第1 介護と教育を例に挙げて自立を論じる 

介護と教育は,人を自立させるという意味で共通する面がある。

第2 介護の例

例えば,介護保険創設当時の苦い例として以下の例がよく引かれる。

転んで骨折したおばあちゃんが要支援2(要介護予備軍)の認定を受けた。

ソーシャルワーカーやケアマネージャーがやってきて,「あーおばあちゃんは坐ってて」といって,身の回りのすべての介護をしてしまう。

2年後の再申請時に,要介護2に悪化。

第3 教育の例

例えば,引きこもり系の生徒を集める学校で,生徒を立ち直らせようと教師が構いすぎる。

かまえば生徒によっては,依存度を深める。かまってほしがる。かまってくれないと,校長にクレームを入れたり,さらには教育委員会にまで言い出す。という例を聞く。親も暴れる子を止められない

第4 本人を中心に据えるとは

いずれの例も極端ではある。しかし,本質を含む。

(1)

まず,お祖母ちゃんの例は介護しすぎだ。本末転倒は火を見るよりも明らか。

(2)

次に,教育の例だ。なるほど,先生が生徒にそれでうまくいって感謝のお礼参りをしてもらえることが一番うれしいのはわかる。が,生徒はそれぞれである。すべての生徒にとにかく構えばいいというのは教師のエゴだろう。

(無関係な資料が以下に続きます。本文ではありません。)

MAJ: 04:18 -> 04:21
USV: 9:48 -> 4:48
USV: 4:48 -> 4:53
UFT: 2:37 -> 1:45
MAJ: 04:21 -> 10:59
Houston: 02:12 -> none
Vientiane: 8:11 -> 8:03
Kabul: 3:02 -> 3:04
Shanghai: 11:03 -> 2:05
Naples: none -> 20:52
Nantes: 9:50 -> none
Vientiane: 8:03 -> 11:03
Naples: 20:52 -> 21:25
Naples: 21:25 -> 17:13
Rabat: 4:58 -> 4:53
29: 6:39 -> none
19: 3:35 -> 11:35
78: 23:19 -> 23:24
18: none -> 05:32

(1)高齢者にとって,尊厳ある自立した生活とは,残存能力の活用ありきだ。ノーマライゼーション

(2)教育の本来の目的は学習の意欲を高め,一人で何でもできるようにするのが本来の目的である。

生徒に応じて,対応は変えねばならない。それが,個人に応じた教育というものだ。

(3)介護も教育も,自立した生活を送るサポートだ。いかなる人生設計を本人が組むか,その手助けとして何ができるか,という本人中心の発想が欠けた時,

いずれの分野も,周辺者のエゴが残るだけである。